Catherine Healy: There was an... I have to get my visual aids, but just a lot of that type thing was happening and it was coming out of my thumbs. Like, I would push it and these things would appear and I realized it was things that I had looked at in the recent weeks, like on a walk or when I went to the Biltmore, you know, the mansion and the gardens. It's like there was that trunk on this tree. Oh, my God, well this isn't finished, but this piece right here is that process, but I put these little textured pieces on and they represent, on a trunk, they have... I think they're called [lindasills 00:04:46], but a tree actually breathes through these little horizontal-
Jeremy Ashburn: Ridges?
Catherine Healy: ... structures, ridges that are on it. That was one that happened to me, too. I came back and I was somehow recording that in something I was making. I have six to seven firings since of a process of getting to the finished piece.
Jeremy Ashburn: Wow.
Catherine Healy: Yeah, but it's... I don't know, it's just, I love throwing, but where I'm finding my joy right now is throwing a form and then altering it and adding something to it. I think that's why I started kind of calling what I do sculptural ceramics.
Jeremy Ashburn: Well, tell everybody how to find you on the web. I know it's Mark 1st Fire Arts.
Catherine Healy: Yes, or it's www.Mark1st, and that's one, S-T, FireArts.com.
Jeremy Ashburn: Then if they want to call you?
Catherine Healy: Yeah, my number is (407) 409-1277 and I have a studio here in West Asheville.
Jeremy Ashburn: Yeah, let's talk about the studio because we're here, obviously.
Catherine Healy: Yeah, and this is a real new thing for me. I moved to this area here intentionally to be able to build a 40 cubic foot gas kiln, to be able to get the... You have to have a gas kiln to really get marvelous surfaces, so I had to go to that next level. It's taken a lot of financial investment to do that, but here I am and we're actually embarking on next Wednesday doing the very first firing.
Jeremy Ashburn: That's great.
Catherine Healy: Yeah, it is. It's fabulous. Yeah.

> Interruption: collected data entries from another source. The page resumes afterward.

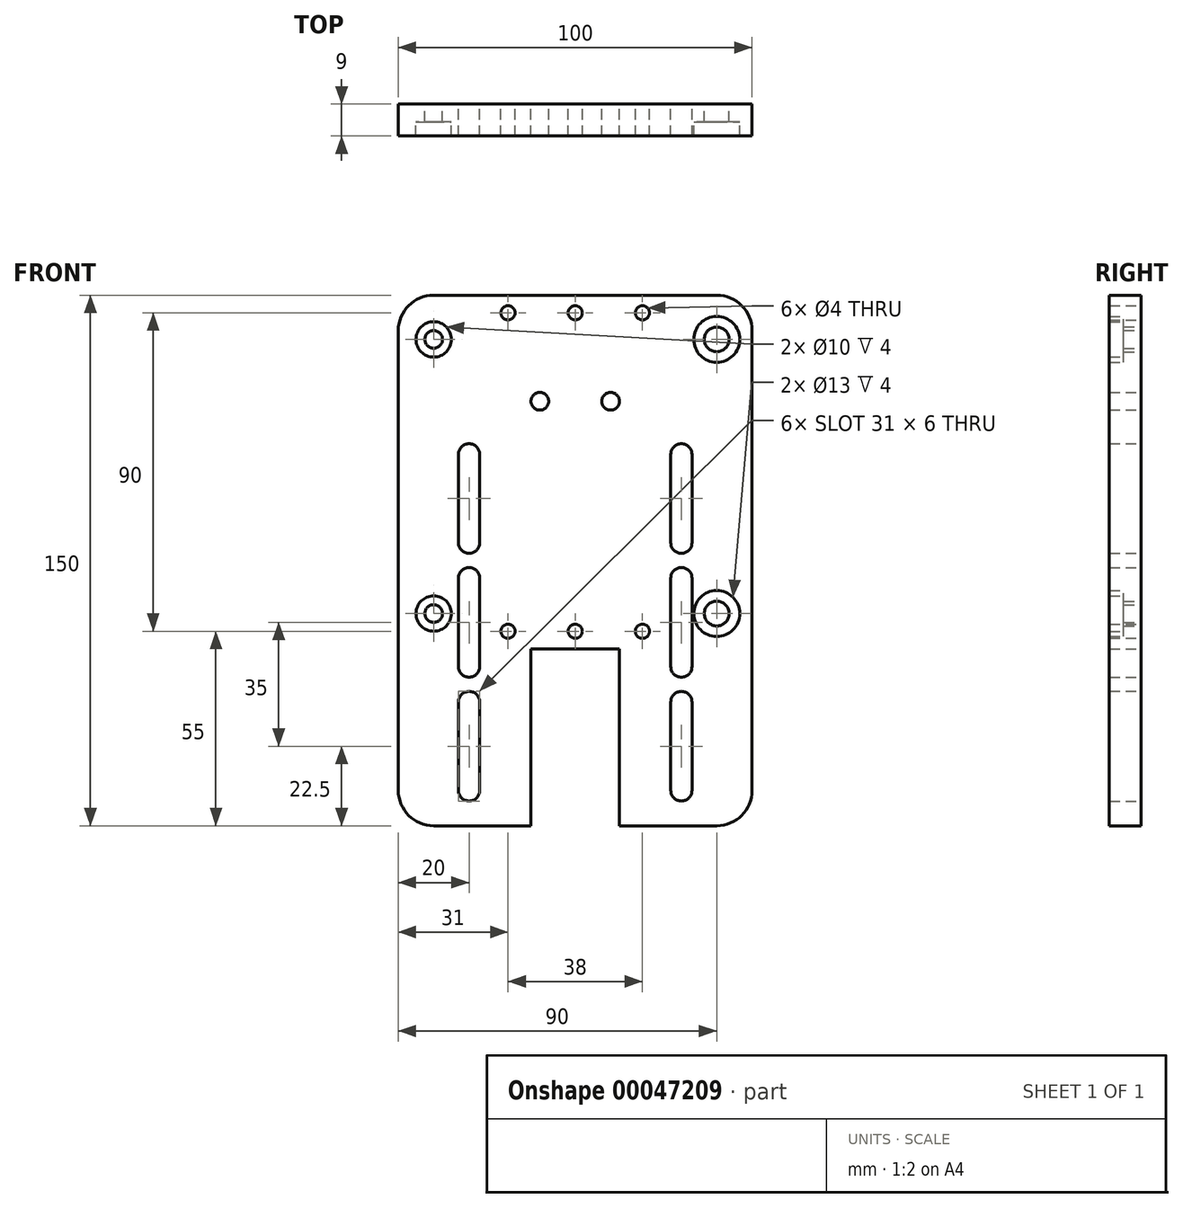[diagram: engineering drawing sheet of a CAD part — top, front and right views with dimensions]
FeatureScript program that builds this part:
annotation { "Feature Type Name" : "Feature", "Feature Type Description" : "" }
export const myFeature = defineFeature(function(context is Context, id is Id, definition is map)
    precondition{}
    {
        {
            var Q0;
            Q0=qCreatedBy(makeId("Front.planeOp"),FACE);
            var sketch = newSketch(context, id + "F0", { "sketchPlane" : qUnion([Q0])});
            skLineSegment(sketch, "E0.bottom", {"start": v(-40, 150) * mm, "end": v(40, 150) * mm});
            skLineSegment(sketch, "E0.top", {"start": v(-40, 0) * mm, "end": v(-12.5, 0) * mm});
            skLineSegment(sketch, "E0.left", {"start": v(-50, 140) * mm, "end": v(-50, 10) * mm});
            skLineSegment(sketch, "E0.right", {"start": v(50, 140) * mm, "end": v(50, 10) * mm});
            skCircle(sketch, "E1", {"center": v(-40, 137.5) * mm, "radius": 2.5 * mm});
            skCircle(sketch, "E2", {"center": v(-40, 60) * mm, "radius": 2.5 * mm});
            skCircle(sketch, "E3", {"center": v(40, 137.5) * mm, "radius": 3.5 * mm});
            skCircle(sketch, "E4", {"center": v(40, 60) * mm, "radius": 3.5 * mm});
            skPoint(sketch, "E5.visualSharp", {"position": v(-50, 150) * mm});
            skArc(sketch, "E5.filletArc", {"start": v(-40, 150) * mm, "mid": v(-47.07, 147.07) * mm, "end": v(-50, 140) * mm});
            skPoint(sketch, "E6.visualSharp", {"position": v(50, 150) * mm});
            skArc(sketch, "E6.filletArc", {"start": v(50, 140) * mm, "mid": v(47.07, 147.07) * mm, "end": v(40, 150) * mm});
            skPoint(sketch, "E7.visualSharp", {"position": v(50, 0) * mm});
            skArc(sketch, "E7.filletArc", {"start": v(40, 0) * mm, "mid": v(47.07, 2.93) * mm, "end": v(50, 10) * mm});
            skPoint(sketch, "E8.visualSharp", {"position": v(-50, 0) * mm});
            skArc(sketch, "E8.filletArc", {"start": v(-50, 10) * mm, "mid": v(-47.07, 2.93) * mm, "end": v(-40, 0) * mm});
            skCircle(sketch, "E9", {"center": v(-10, 120) * mm, "radius": 2.5 * mm});
            skCircle(sketch, "E10", {"center": v(10, 120) * mm, "radius": 2.5 * mm});
            skCircle(sketch, "E11", {"center": v(0, 145) * mm, "radius": 2 * mm});
            skCircle(sketch, "E12", {"center": v(-19, 145) * mm, "radius": 2 * mm});
            skCircle(sketch, "E13.MirrorC", {"center": v(19, 145) * mm, "radius": 2 * mm});
            skCircle(sketch, "E14", {"center": v(0, 55) * mm, "radius": 2 * mm});
            skCircle(sketch, "E15", {"center": v(-19, 55) * mm, "radius": 2 * mm});
            skCircle(sketch, "E16.MirrorC", {"center": v(19, 55) * mm, "radius": 2 * mm});
            skArc(sketch, "E17", {"start": v(-33, 10) * mm, "mid": v(-30, 7) * mm, "end": v(-27, 10) * mm});
            skArc(sketch, "E18", {"start": v(-27, 35) * mm, "mid": v(-30, 38) * mm, "end": v(-33, 35) * mm});
            skLineSegment(sketch, "E19", {"start": v(-33, 10) * mm, "end": v(-33, 35) * mm});
            skLineSegment(sketch, "E20", {"start": v(-27, 35) * mm, "end": v(-27, 10) * mm});
            skArc(sketch, "E21.MirrorCS", {"start": v(27, 35) * mm, "mid": v(30, 38) * mm, "end": v(33, 35) * mm});
            skLineSegment(sketch, "E22.MirrorCS", {"start": v(33, 10) * mm, "end": v(33, 35) * mm});
            skLineSegment(sketch, "E23.MirrorCS", {"start": v(27, 35) * mm, "end": v(27, 10) * mm});
            skArc(sketch, "E24.MirrorCS", {"start": v(33, 10) * mm, "mid": v(30, 7) * mm, "end": v(27, 10) * mm});
            skLineSegment(sketch, "E25", {"start": v(-43.34, 40) * mm, "end": v(40.76, 40) * mm, "construction": true});
            skLineSegment(sketch, "E26.MirrorCS", {"start": v(-33, 70) * mm, "end": v(-33, 45) * mm});
            skArc(sketch, "E27.MirrorCS", {"start": v(-27, 45) * mm, "mid": v(-30, 42) * mm, "end": v(-33, 45) * mm});
            skArc(sketch, "E28.MirrorCS", {"start": v(-33, 70) * mm, "mid": v(-30, 73) * mm, "end": v(-27, 70) * mm});
            skLineSegment(sketch, "E29.MirrorCS", {"start": v(-27, 45) * mm, "end": v(-27, 70) * mm});
            skLineSegment(sketch, "E30.MirrorCS", {"start": v(33, 70) * mm, "end": v(33, 45) * mm});
            skLineSegment(sketch, "E31.MirrorCS", {"start": v(27, 45) * mm, "end": v(27, 70) * mm});
            skArc(sketch, "E32.MirrorCS", {"start": v(27, 45) * mm, "mid": v(30, 42) * mm, "end": v(33, 45) * mm});
            skArc(sketch, "E33.MirrorCS", {"start": v(33, 70) * mm, "mid": v(30, 73) * mm, "end": v(27, 70) * mm});
            skLineSegment(sketch, "E34", {"start": v(-42.95, 75) * mm, "end": v(41.23, 75) * mm, "construction": true});
            skLineSegment(sketch, "E35.MirrorCS", {"start": v(-33, 80) * mm, "end": v(-33, 105) * mm});
            skLineSegment(sketch, "E36.MirrorCS", {"start": v(-27, 105) * mm, "end": v(-27, 80) * mm});
            skArc(sketch, "E37.MirrorCS", {"start": v(-27, 105) * mm, "mid": v(-30, 108) * mm, "end": v(-33, 105) * mm});
            skArc(sketch, "E38.MirrorCS", {"start": v(-33, 80) * mm, "mid": v(-30, 77) * mm, "end": v(-27, 80) * mm});
            skLineSegment(sketch, "E39.MirrorCS", {"start": v(33, 80) * mm, "end": v(33, 105) * mm});
            skArc(sketch, "E40.MirrorCS", {"start": v(33, 80) * mm, "mid": v(30, 77) * mm, "end": v(27, 80) * mm});
            skLineSegment(sketch, "E41.MirrorCS", {"start": v(27, 105) * mm, "end": v(27, 80) * mm});
            skArc(sketch, "E42.MirrorCS", {"start": v(27, 105) * mm, "mid": v(30, 108) * mm, "end": v(33, 105) * mm});
            skLineSegment(sketch, "E43", {"start": v(-12.5, 0) * mm, "end": v(-12.5, 50) * mm});
            skLineSegment(sketch, "E44", {"start": v(-12.5, 50) * mm, "end": v(0, 50) * mm});
            skLineSegment(sketch, "E45.MirrorCS", {"start": v(12.5, 0) * mm, "end": v(12.5, 50) * mm});
            skLineSegment(sketch, "E46.MirrorCS", {"start": v(12.5, 50) * mm, "end": v(0, 50) * mm});
            skLineSegment(sketch, "E47.trimOffspring", {"start": v(12.5, 0) * mm, "end": v(40, 0) * mm});
            skCircle(sketch, "E48", {"center": v(-40, 137.5) * mm, "radius": 5 * mm});
            skCircle(sketch, "E49", {"center": v(-40, 60) * mm, "radius": 5 * mm});
            skCircle(sketch, "E50", {"center": v(40, 137.5) * mm, "radius": 6.5 * mm});
            skCircle(sketch, "E51", {"center": v(40, 60) * mm, "radius": 6.5 * mm});
            skSolve(sketch);
        }
        {
            var Q0;
            Q0=makeQuery(id+"F0.imprint","IMPRINT",FACE,{"disambiguationData":[TD([[makeQuery(id+"F0.imprint","IMPRINT",EDGE,{"derivedFrom":sQuery(id+"F0.wireOp",EDGE,"E0.bottom")}),-1.0]])]});
            extrude(context, id + "F1", {"entities" : qUnion([Q0]), "depth" : 9 * mm});
        }
        {
            var Q0;
            Q0=makeQuery(id+"F0.imprint","IMPRINT",FACE,{"disambiguationData":[TD([[makeQuery(id+"F0.imprint","IMPRINT",EDGE,{"derivedFrom":sQuery(id+"F0.wireOp",EDGE,"E1")}),-1.0]])]});
            var Q1;
            Q1=makeQuery(id+"F0.imprint","IMPRINT",FACE,{"disambiguationData":[TD([[makeQuery(id+"F0.imprint","IMPRINT",EDGE,{"derivedFrom":sQuery(id+"F0.wireOp",EDGE,"E3")}),-1.0]])]});
            var Q2;
            Q2=makeQuery(id+"F0.imprint","IMPRINT",FACE,{"disambiguationData":[TD([[makeQuery(id+"F0.imprint","IMPRINT",EDGE,{"derivedFrom":sQuery(id+"F0.wireOp",EDGE,"E4")}),-1.0]])]});
            var Q3;
            Q3=makeQuery(id+"F0.imprint","IMPRINT",FACE,{"disambiguationData":[TD([[makeQuery(id+"F0.imprint","IMPRINT",EDGE,{"derivedFrom":sQuery(id+"F0.wireOp",EDGE,"E2")}),-1.0]])]});
            extrude(context, id + "F2", {"entities" : qUnion([Q0, Q1, Q2, Q3]), "operationType" : NewBodyOperationType.ADD, "depth" : 5 * mm});
        }
    });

Jeremy Ashburn: If anyone wants to come and see the studio and see your pieces and I know, you're in a couple of different galleries in town or they could also just call you to set up an appointment.
Catherine Healy: Yes.
Jeremy Ashburn: Do you do commission work or how do you typically work?
Catherine Healy: Oh, yes. Yes, I do that. Actually, I'm used to doing commission work because I, for 20 years, I've had my own business as a residential interior designer, so I'm so used to giving people what they want and as it fits into their life and their decor and that type of thing.
Jeremy Ashburn: Wow.
Catherine Healy: Yeah.
Jeremy Ashburn: That's so great. Well, thanks for your time.
Catherine Healy: Okay. Thanks, Jeremy.